第8話 あらぬ噂


 やがて、夏休みも終わり、二学期が始まった。

 駆と文音の関係は学校が始まってからそれほど経たずにクラス中に知れ渡った。駆は文音のことをおもんばかって隠して行こうと提案したのだが、文音の方が別に隠さなくて構わないとその提案をあっさり却下したのだ。
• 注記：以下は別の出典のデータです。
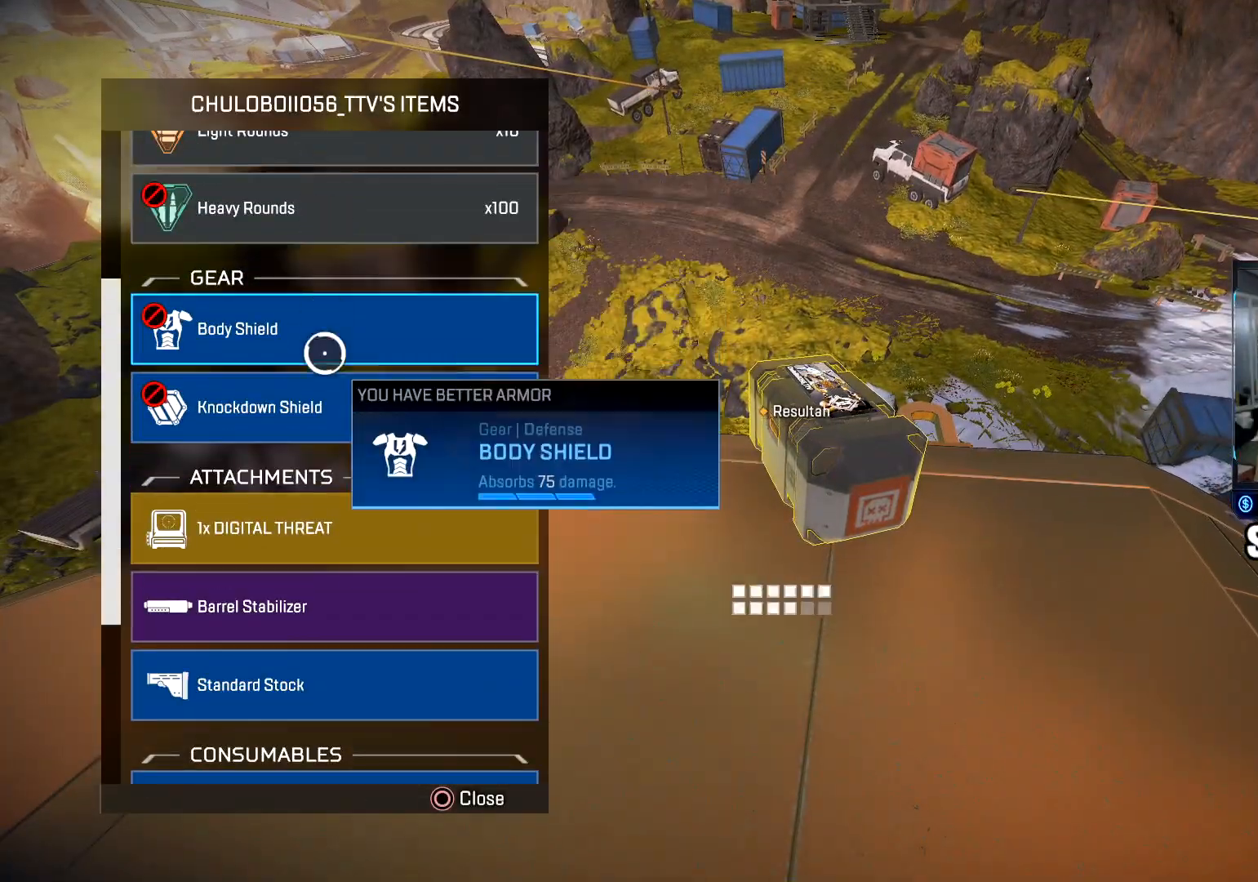
{"buttons": ["CROSS"], "left_stick": "center", "right_stick": "center", "events": [[183, "left_stick", "center"], [200, "CROSS", "down"], [283, "left_stick", "down"], [300, "CROSS", "up"], [367, "left_stick", "center"], [467, "CROSS", "down"]]}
「いいのか? 目立つのは嫌いだって言ってたはずだけど」

「隠したところでいずれバレちゃうわよ。それなら最初からこそこそしないで堂々としていた方が皆の印象も良いと思うわ」


 学校が始まる前日のこと。文音に気を遣う駆をよそに、文音は気にならないといった調子で言った。


「随分と考え方が変わったね、文音さん」

「駆くんのおかげよ。そういう駆くんだって随分変わったじゃない」


 駆と文音はお互いのことを名前で呼ぶようになっていた。夏休みを経て二人の関係は驚くほどに親密になり、それに伴って二人の内面も大きく成長を見せていた。


「そうかな? 自分ではまだ自覚できないな」

「私だって、自分が変わっただなんて自覚できてないし、要するに変化って言うのは自分の外側にいる人じゃないと気付けないんじゃないかしらね。逆を言うなら、自分の変化なんて言うのは外側にいる人の関心事であって、私たち自身には関係のないことなのかも知れないわ」

「そう言われれば、確かにそうかもしれないな」


 そこで駆と文音は顔を見合わせ、お互いに苦笑いを浮かべる。変化など気にしないで、ただ自分たちらしくあればいいことに気が付いたからだ。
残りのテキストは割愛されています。